The resulting reduced flow area below the packer increases velocities and lowers the critical-rate requirement. Fluid is directed above the packer and lifted to the surface via the operating valve directly above the packer.

Annular flow with IM gas lift

This option is suitable for wells producing moderate fluid rates where it is not possible to effectively unload using a plunger system or a cap string. It is best applied where the bottom zone or zones are known to be strong contributors to overall flow.

One of the disadvantages of this approach is that it is not possible to perform slick-line operations unless the tubing string is pulled. In addition, it is very important to determine flow area requirements properly, as friction pressure could hinder production (similar to a dead-string design). Finally, the technique may not be viable if CO2 or H2S are present or a corrosive environment exists and exposure to the casing is not recommended.

However, there are substantial advantages too:
• Effective unloading of the entire interval is possible;
• Injection pressure is contained in the tubing and kept off the formation;
• The lowest flowing bottomhole pressure is achieved based on the fact that the fluid is being cleared as deep as possible;
• Chemicals and surfactants can be introduced into the system through the gas-lift valves;
• Solids aren’t a problem; and
• Unloading periods are shorter since the tubing is dry – only the casing is filled with fluid.

In this approach, concentric mandrels with internally mounted valves are used with injection down the tubing. In this way, injection gas can be introduced as low as possible in the perforated interval, with flow up the annulus. The tubing also is used as a reduction string, improving velocities in the annulus and helping reduce the critical rate requirement. Note that the system does not require as many valves as are required with other approaches — the tubing string is dry to begin with — and no unloading valves are necessary.

Dip tube gas injection

This technique is suitable for horizontal wells that are producing too much fluid for a plunger system to be effective, i.e., the plunger cannot get deep enough to lift fluid. The main design parameters for the system are fluid rate and reservoir pressure.

One of the major disadvantages to this system is that it is not possible to perform slick-line operations unless the tubing string is pulled. Solids can be a problem, due to washing of the standing valve or plugging of the slotted pup. The system is also fluid-rate restricted, so it is best suited for wells producing less than 200 bbl/MMcf/d.

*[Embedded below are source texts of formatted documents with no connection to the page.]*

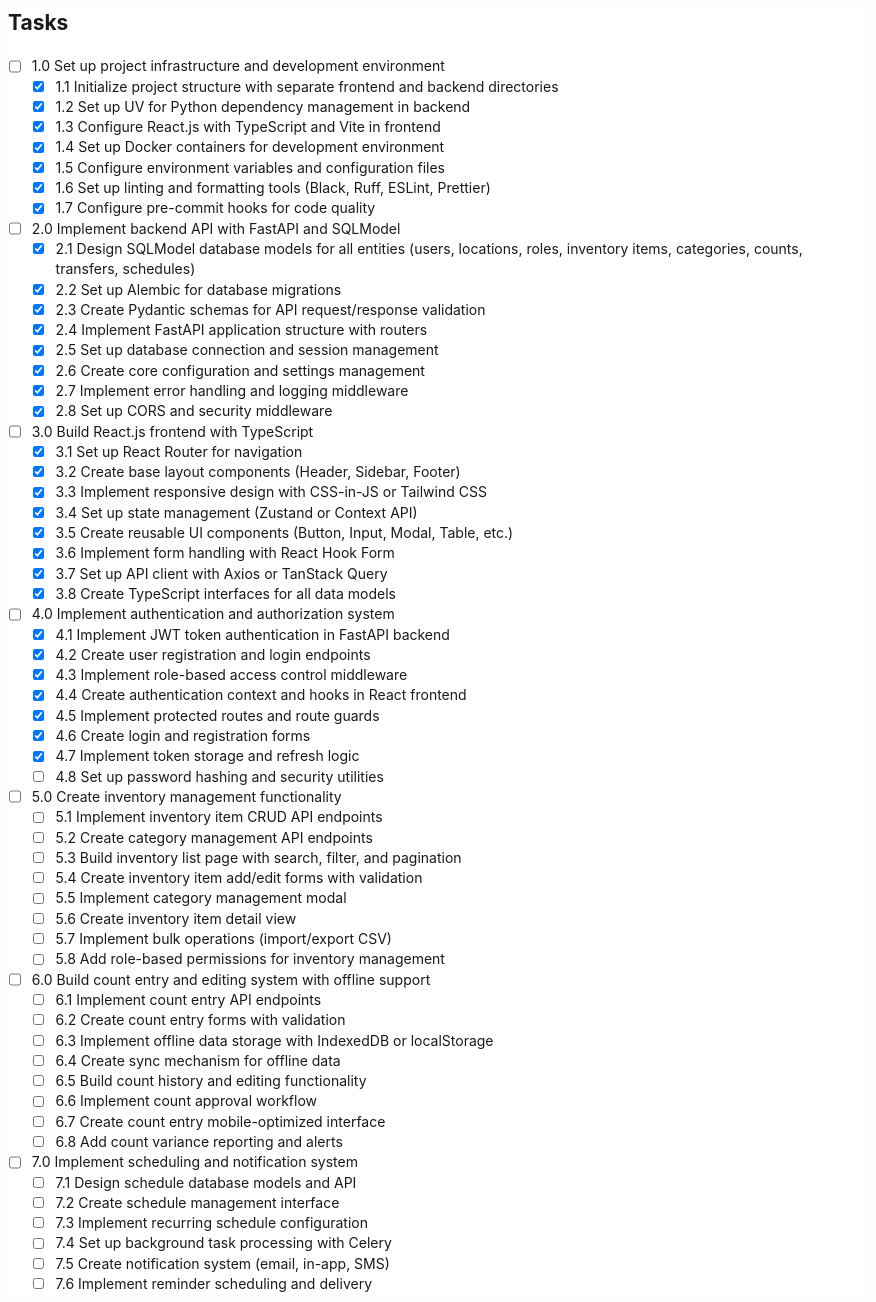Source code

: ## Tasks

- [ ] 1.0 Set up project infrastructure and development environment
  - [x] 1.1 Initialize project structure with separate frontend and backend directories
  - [x] 1.2 Set up UV for Python dependency management in backend
  - [x] 1.3 Configure React.js with TypeScript and Vite in frontend
  - [x] 1.4 Set up Docker containers for development environment
  - [x] 1.5 Configure environment variables and configuration files
  - [x] 1.6 Set up linting and formatting tools (Black, Ruff, ESLint, Prettier)
  - [x] 1.7 Configure pre-commit hooks for code quality
- [ ] 2.0 Implement backend API with FastAPI and SQLModel
  - [x] 2.1 Design SQLModel database models for all entities (users, locations, roles, inventory items, categories, counts, transfers, schedules)
  - [x] 2.2 Set up Alembic for database migrations
  - [x] 2.3 Create Pydantic schemas for API request/response validation
  - [x] 2.4 Implement FastAPI application structure with routers
  - [x] 2.5 Set up database connection and session management
  - [x] 2.6 Create core configuration and settings management
  - [x] 2.7 Implement error handling and logging middleware
  - [x] 2.8 Set up CORS and security middleware
- [ ] 3.0 Build React.js frontend with TypeScript
  - [x] 3.1 Set up React Router for navigation
  - [x] 3.2 Create base layout components (Header, Sidebar, Footer)
  - [x] 3.3 Implement responsive design with CSS-in-JS or Tailwind CSS
  - [x] 3.4 Set up state management (Zustand or Context API)
  - [x] 3.5 Create reusable UI components (Button, Input, Modal, Table, etc.)
  - [x] 3.6 Implement form handling with React Hook Form
  - [x] 3.7 Set up API client with Axios or TanStack Query
  - [x] 3.8 Create TypeScript interfaces for all data models
- [ ] 4.0 Implement authentication and authorization system
  - [x] 4.1 Implement JWT token authentication in FastAPI backend
  - [x] 4.2 Create user registration and login endpoints
  - [x] 4.3 Implement role-based access control middleware
  - [x] 4.4 Create authentication context and hooks in React frontend
  - [x] 4.5 Implement protected routes and route guards
  - [x] 4.6 Create login and registration forms
  - [x] 4.7 Implement token storage and refresh logic
  - [ ] 4.8 Set up password hashing and security utilities
- [ ] 5.0 Create inventory management functionality
  - [ ] 5.1 Implement inventory item CRUD API endpoints
  - [ ] 5.2 Create category management API endpoints
  - [ ] 5.3 Build inventory list page with search, filter, and pagination
  - [ ] 5.4 Create inventory item add/edit forms with validation
  - [ ] 5.5 Implement category management modal
  - [ ] 5.6 Create inventory item detail view
  - [ ] 5.7 Implement bulk operations (import/export CSV)
  - [ ] 5.8 Add role-based permissions for inventory management
- [ ] 6.0 Build count entry and editing system with offline support
  - [ ] 6.1 Implement count entry API endpoints
  - [ ] 6.2 Create count entry forms with validation
  - [ ] 6.3 Implement offline data storage with IndexedDB or localStorage
  - [ ] 6.4 Create sync mechanism for offline data
  - [ ] 6.5 Build count history and editing functionality
  - [ ] 6.6 Implement count approval workflow
  - [ ] 6.7 Create count entry mobile-optimized interface
  - [ ] 6.8 Add count variance reporting and alerts
- [ ] 7.0 Implement scheduling and notification system
  - [ ] 7.1 Design schedule database models and API
  - [ ] 7.2 Create schedule management interface
  - [ ] 7.3 Implement recurring schedule configuration
  - [ ] 7.4 Set up background task processing with Celery
  - [ ] 7.5 Create notification system (email, in-app, SMS)
  - [ ] 7.6 Implement reminder scheduling and delivery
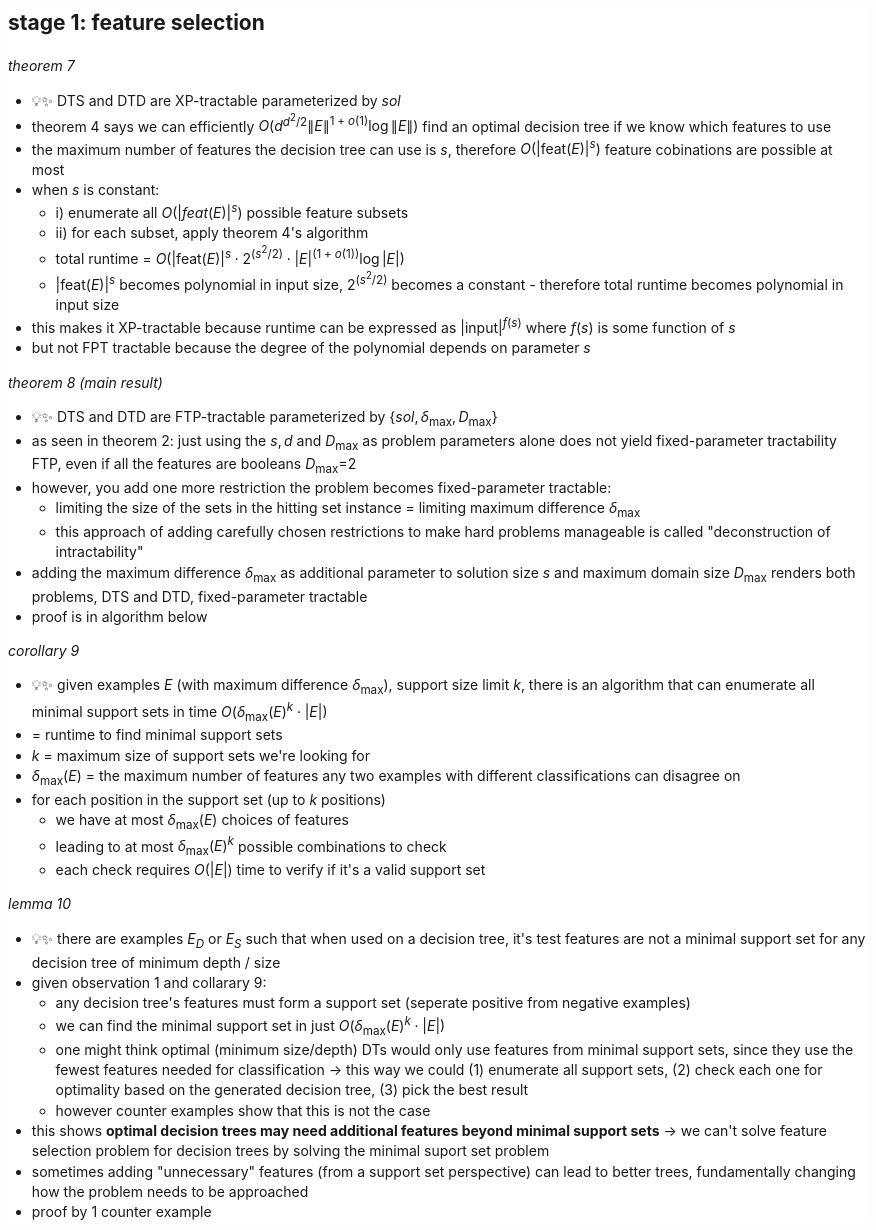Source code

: ## stage 1: feature selection

*theorem 7*

- 💡✨ DTS and DTD are XP-tractable parameterized by $sol$
- theorem 4 says we can efficiently $O(d^{d^2 / 2} \|E\|^{1+o(1)} \log \|E\|)$ find an optimal decision tree if we know which features to use
- the maximum number of features the decision tree can use is $s$, therefore $O(|\text{feat}(E)|^s)$ feature cobinations are possible at most
- when $s$ is constant:
	- i) enumerate all $O(|feat(E)|^s)$ possible feature subsets
	- ii) for each subset, apply theorem 4's algorithm
	- total runtime = $O(|\text{feat}(E)|^s \cdot 2^{(s^2/2)} \cdot |E|^(1+o(1)) \log|E|)$
	- $|\text{feat}(E)|^s$ becomes polynomial in input size, $2^{(s^2/2)}$ becomes a constant - therefore total runtime becomes polynomial in input size
- this makes it XP-tractable because runtime can be expressed as $|\text{input}|^{f(s)}$ where $f(s)$ is some function of $s$
- but not FPT tractable because the degree of the polynomial depends on parameter $s$

*theorem 8 (main result)*

- 💡✨ DTS and DTD are FTP-tractable parameterized by $\{sol, \delta_\max, D_\max\}$
- as seen in theorem 2: just using the $s, d$ and $D_{\max}$ as problem parameters alone does not yield fixed-parameter tractability FTP, even if all the features are booleans $D_{\max}\text{=}2$
- however, you add one more restriction the problem becomes fixed-parameter tractable:
	- limiting the size of the sets in the hitting set instance = limiting maximum difference $\delta_{\max}$
	- this approach of adding carefully chosen restrictions to make hard problems manageable is called "deconstruction of intractability"
- adding the maximum difference $\delta_{\max}$ as additional parameter to solution size $s$ and maximum domain size $D_{\max}$ renders both problems, DTS and DTD, fixed-parameter tractable
- proof is in algorithm below

*corollary 9*

- 💡✨ given examples $E$ (with maximum difference $\delta_\max$), support size limit $k$, there is an algorithm that can enumerate all minimal support sets in time $O(\delta_\max(E)^k \cdot |E|)$
- = runtime to find minimal support sets
- $k$ = maximum size of support sets we're looking for
- $\delta_\max(E)$ = the maximum number of features any two examples with different classifications can disagree on
- for each position in the support set (up to $k$ positions)
	- we have at most $\delta_\max(E)$ choices of features
	- leading to at most $\delta_\max(E)^k$ possible combinations to check
    - each check requires $O(|E|)$ time to verify if it's a valid support set

*lemma 10*

- 💡✨ there are examples $E_D$ or $E_S$ such that when used on a decision tree, it's test features are not a minimal support set for any decision tree of minimum depth / size
- given observation 1 and collarary 9:
	- any decision tree's features must form a support set (seperate positive from negative examples)
	- we can find the minimal support set in just $O(\delta_\max(E)^k \cdot |E|)$
	- one might think optimal (minimum size/depth) DTs would only use features from minimal support sets, since they use the fewest features needed for classification → this way we could (1) enumerate all support sets, (2) check each one for optimality based on the generated decision tree, (3) pick the best result
	- however counter examples show that this is not the case
- this shows **optimal decision trees may need additional features beyond minimal support sets** → we can't solve feature selection problem for decision trees by solving the minimal suport set problem
- sometimes adding "unnecessary" features (from a support set perspective) can lead to better trees, fundamentally changing how the problem needs to be approached
- proof by 1 counter example

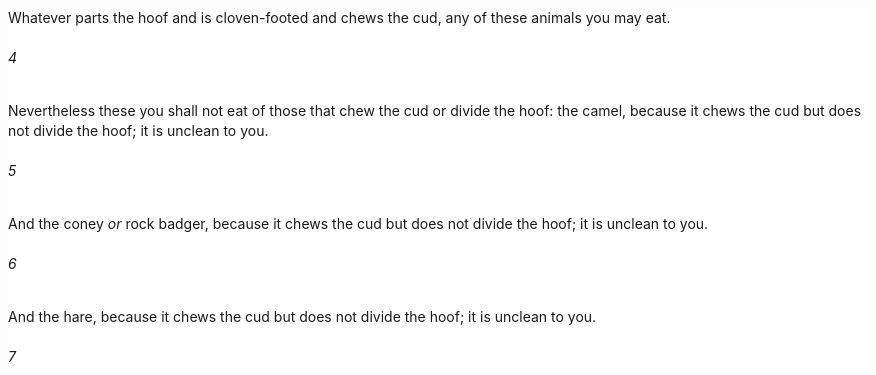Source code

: Whatever parts the hoof and is cloven-footed and chews the cud, any of these animals you may eat. 













###### 4 






Nevertheless these you shall not eat of those that chew the cud or divide the hoof: the camel, because it chews the cud but does not divide the hoof; it is unclean to you. 













###### 5 






And the coney _or_ rock badger, because it chews the cud but does not divide the hoof; it is unclean to you. 













###### 6 






And the hare, because it chews the cud but does not divide the hoof; it is unclean to you. 













###### 7 


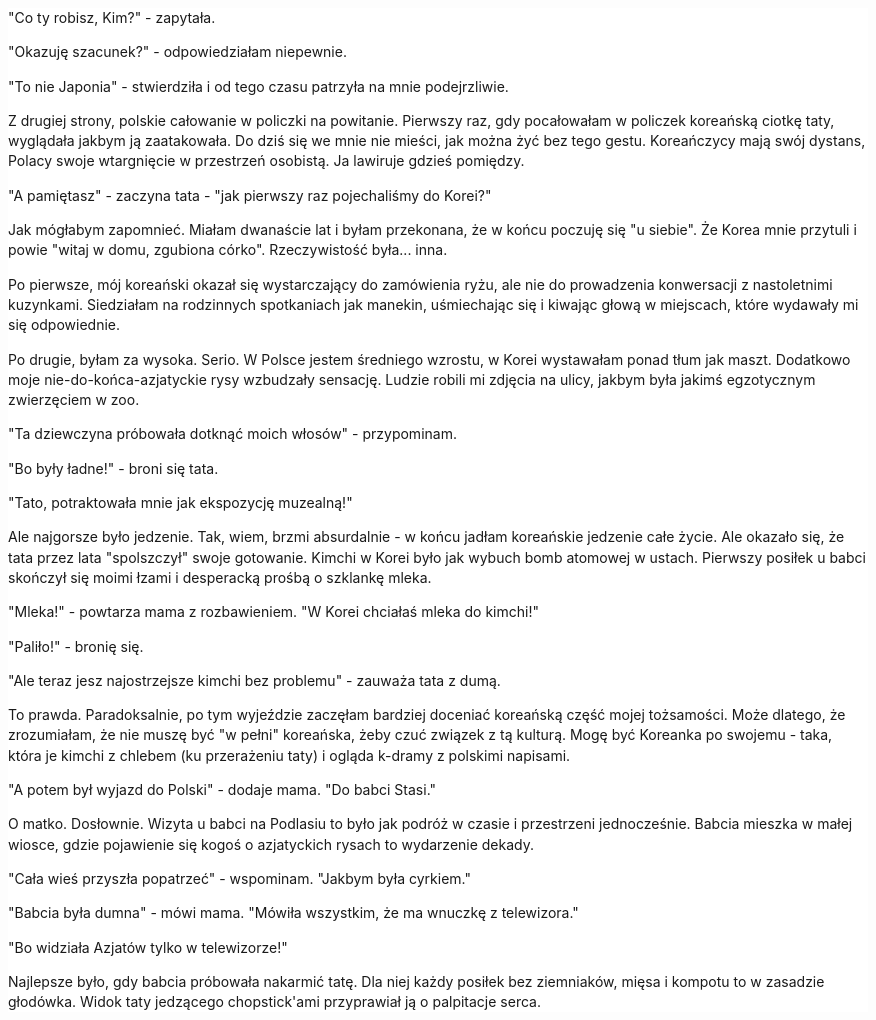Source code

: "Co ty robisz, Kim?" - zapytała.

"Okazuję szacunek?" - odpowiedziałam niepewnie.

"To nie Japonia" - stwierdziła i od tego czasu patrzyła na mnie podejrzliwie.

Z drugiej strony, polskie całowanie w policzki na powitanie. Pierwszy raz, gdy pocałowałam w policzek koreańską ciotkę taty, wyglądała jakbym ją zaatakowała. Do dziś się we mnie nie mieści, jak można żyć bez tego gestu. Koreańczycy mają swój dystans, Polacy swoje wtargnięcie w przestrzeń osobistą. Ja lawiruje gdzieś pomiędzy.

"A pamiętasz" - zaczyna tata - "jak pierwszy raz pojechaliśmy do Korei?"

Jak mógłabym zapomnieć. Miałam dwanaście lat i byłam przekonana, że w końcu poczuję się "u siebie". Że Korea mnie przytuli i powie "witaj w domu, zgubiona córko". Rzeczywistość była... inna.

Po pierwsze, mój koreański okazał się wystarczający do zamówienia ryżu, ale nie do prowadzenia konwersacji z nastoletnimi kuzynkami. Siedziałam na rodzinnych spotkaniach jak manekin, uśmiechając się i kiwając głową w miejscach, które wydawały mi się odpowiednie.

Po drugie, byłam za wysoka. Serio. W Polsce jestem średniego wzrostu, w Korei wystawałam ponad tłum jak maszt. Dodatkowo moje nie-do-końca-azjatyckie rysy wzbudzały sensację. Ludzie robili mi zdjęcia na ulicy, jakbym była jakimś egzotycznym zwierzęciem w zoo.

"Ta dziewczyna próbowała dotknąć moich włosów" - przypominam.

"Bo były ładne!" - broni się tata.

"Tato, potraktowała mnie jak ekspozycję muzealną!"

Ale najgorsze było jedzenie. Tak, wiem, brzmi absurdalnie - w końcu jadłam koreańskie jedzenie całe życie. Ale okazało się, że tata przez lata "spolszczył" swoje gotowanie. Kimchi w Korei było jak wybuch bomb atomowej w ustach. Pierwszy posiłek u babci skończył się moimi łzami i desperacką prośbą o szklankę mleka.

"Mleka!" - powtarza mama z rozbawieniem. "W Korei chciałaś mleka do kimchi!"

"Paliło!" - bronię się.

"Ale teraz jesz najostrzejsze kimchi bez problemu" - zauważa tata z dumą.

To prawda. Paradoksalnie, po tym wyjeździe zaczęłam bardziej doceniać koreańską część mojej tożsamości. Może dlatego, że zrozumiałam, że nie muszę być "w pełni" koreańska, żeby czuć związek z tą kulturą. Mogę być Koreanka po swojemu - taka, która je kimchi z chlebem (ku przerażeniu taty) i ogląda k-dramy z polskimi napisami.

"A potem był wyjazd do Polski" - dodaje mama. "Do babci Stasi."

O matko. Dosłownie. Wizyta u babci na Podlasiu to było jak podróż w czasie i przestrzeni jednocześnie. Babcia mieszka w małej wiosce, gdzie pojawienie się kogoś o azjatyckich rysach to wydarzenie dekady.

"Cała wieś przyszła popatrzeć" - wspominam. "Jakbym była cyrkiem."

"Babcia była dumna" - mówi mama. "Mówiła wszystkim, że ma wnuczkę z telewizora."

"Bo widziała Azjatów tylko w telewizorze!"

Najlepsze było, gdy babcia próbowała nakarmić tatę. Dla niej każdy posiłek bez ziemniaków, mięsa i kompotu to w zasadzie głodówka. Widok taty jedzącego chopstick'ami przyprawiał ją o palpitacje serca.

Advantages to the system are that it creates a more consistent inflow from the reservoir and effectively reduces flowing bottomhole pressure. Both cases result in increased production. This is a contained system below the packer; so injection gas is kept off the formation. And the system is able to operate at lower than normal reservoir pressures (minimum of 400 psi).

Injection flows down the casing to a special hanger mandrel above the tubing (Figure 3). Gas is then injected through the valve into a smaller dip tube, landed below the packer. The production tubing extends below the packer into the horizontal section (typically 700 ft MD). Section length actually is dependent on the deviation of the horizontal section, and ideally extends into the 90° section where fluid is suspected to be accumulating. The dip-tube string is typically 1 in. to 11?4 in. in-line pipe. By introducing gas injection deeper into the leg, the amount of injection is less than it would be if it were done above the packer only.

The dip tube is equipped with a standing valve and slotted nipple or pup joint. The standing valve allows fluid to enter into the tubing without surging back. Dip tube injection assists the fluid up past the packer and into the tubing string to the surface. The tubing below the packer also assists in bringing better velocity deeper into the well.

Final words

Success at increasing the performance of gas wells using artificial lift methods begins with accurate collection of well data, including reservoir and surface
pressures, and production history. With so many options available, improved production and reduced operating costs requires thoughtful first-time selection of the correct artificial lift means. Understanding the parameters for successful application of each artificial lift method ensures substantial benefits.